Required actions:
1. Decide whether each statement below agrees with the post on the tenure track, answering yes or no and quoting the deciding words of the post exactly. (a) Jesse Stommel had been told to wait until he was tenured before doing risky things. (b) The writer holds a tenure-track position. (c) Kris Shaffer's talk was on public scholarship.
2. Swap "hangout" for "session" each time it appears, and write out everything in the post on the tenure track from "Reflecting Allowed" down to "and regretably so).".

Given text section start

Estimated reading time: 2 minutes, 28 seconds

Reflecting Allowed

Off the Tenure Track: Freedom vs Security?

Estimated reading time: 2 minutes, 28 seconds

In the last #moocmooc Critical Pedagogy hangout, when Jesse Stommel introduced himself, he mentioned how he might never get tenure coz he’d been told to wait until he became tenured to start doing risky things; he being a non-traditional scholar, and a critical pedagogue, I don’t think he’d have been able to stay within whatever “norms” his university or department set anyway… But that’s another story.

So when I came to introduce myself, I said that I was not tenure-track so no one really cared what my scholarship looked like, except it kept being called “research-like” because it was not done in the traditional ways of either large-scale research studies, or published in traditional closed access double-blind peer-reviewed journals (though some of it is, actually, and regretably so).

Kris Shaffer gave a talk y/day on public scholarship (love his slides and the tweeting that happened around them). It is the kind of talk I would love to share with people at my institution and probably will, because it highlight the benefits of public scholarship for anyone, even people who want to do traditional research.

I found myself thinking of something almost obvious… That in order to get tenure, people need to conform to some degree. Those of us who do not conform, or do not HAVE to conform, don’t have the same job security as someone who could eventually get tenure. They don’t have to renew my contract. And therefore I have been threatened by people who have power on campus for some of my dissenting practices that relate to social justice, outside of actual scholarship. They also don’t have to take me, or my scholarship, too seriously; I’m not tenure-track or tenured, so who cares? Most non-tenure faculty don’t even have full-time jobs with medical and social insurance – they are adjuncts. Some people on campus don’t teach or do research and are labeled “staff” and they’re not treated in the same way as faculty. So much hierarchy, so much power play going on.

Given text section end
Material shown section start

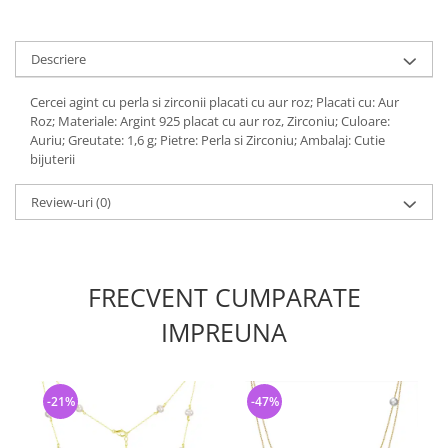
Descriere
Cercei agint cu perla si zirconii placati cu aur roz; Placati cu: Aur
Roz; Materiale: Argint 925 placat cu aur roz, Zirconiu; Culoare:
Auriu; Greutate: 1,6 g; Pietre: Perla si Zirconiu; Ambalaj: Cutie
bijuterii
Review-uri
(0)
FRECVENT CUMPARATE
IMPREUNA
-21%
-47%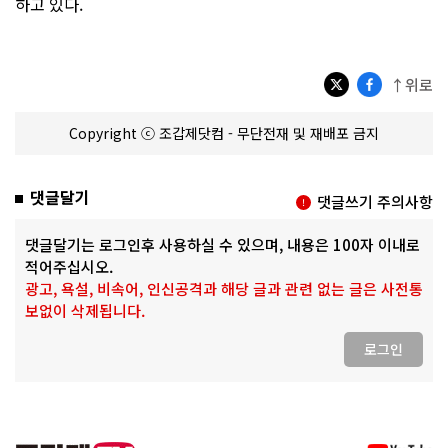
하고 있다.
↑위로
Copyright ⓒ 조갑제닷컴 - 무단전재 및 재배포 금지
댓글달기
댓글쓰기 주의사항
댓글달기는 로그인후 사용하실 수 있으며, 내용은 100자 이내로
적어주십시오.
광고, 욕설, 비속어, 인신공격과 해당 글과 관련 없는 글은 사전통
보없이 삭제됩니다.
로그인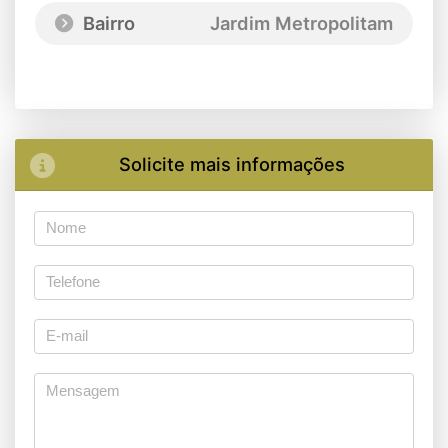
Bairro
Jardim Metropolitam
Solicite mais informações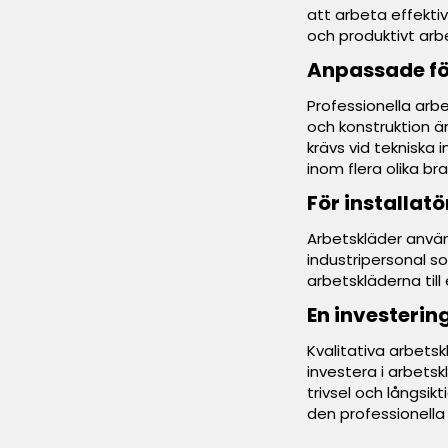
att arbeta effekti
och produktivt arb
Anpassade fö
Professionella arbe
och konstruktion ä
krävs vid tekniska 
inom flera olika br
För installat
Arbetskläder använ
industripersonal s
arbetskläderna till
En investerin
Kvalitativa arbetsk
investera i arbets
trivsel och långsik
den professionella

Material shown section end

Task solutions:
1.
(a) Yes: "he’d been told to wait until he became tenured to start doing risky things"
(b) No: "I was not tenure-track"
(c) Yes: "Kris Shaffer gave a talk y/day on public scholarship"

2.
Reflecting Allowed

Off the Tenure Track: Freedom vs Security?

Estimated reading time: 2 minutes, 28 seconds

In the last #moocmooc Critical Pedagogy session, when Jesse Stommel introduced himself, he mentioned how he might never get tenure coz he’d been told to wait until he became tenured to start doing risky things; he being a non-traditional scholar, and a critical pedagogue, I don’t think he’d have been able to stay within whatever “norms” his university or department set anyway… But that’s another story.

So when I came to introduce myself, I said that I was not tenure-track so no one really cared what my scholarship looked like, except it kept being called “research-like” because it was not done in the traditional ways of either large-scale research studies, or published in traditional closed access double-blind peer-reviewed journals (though some of it is, actually, and regretably so).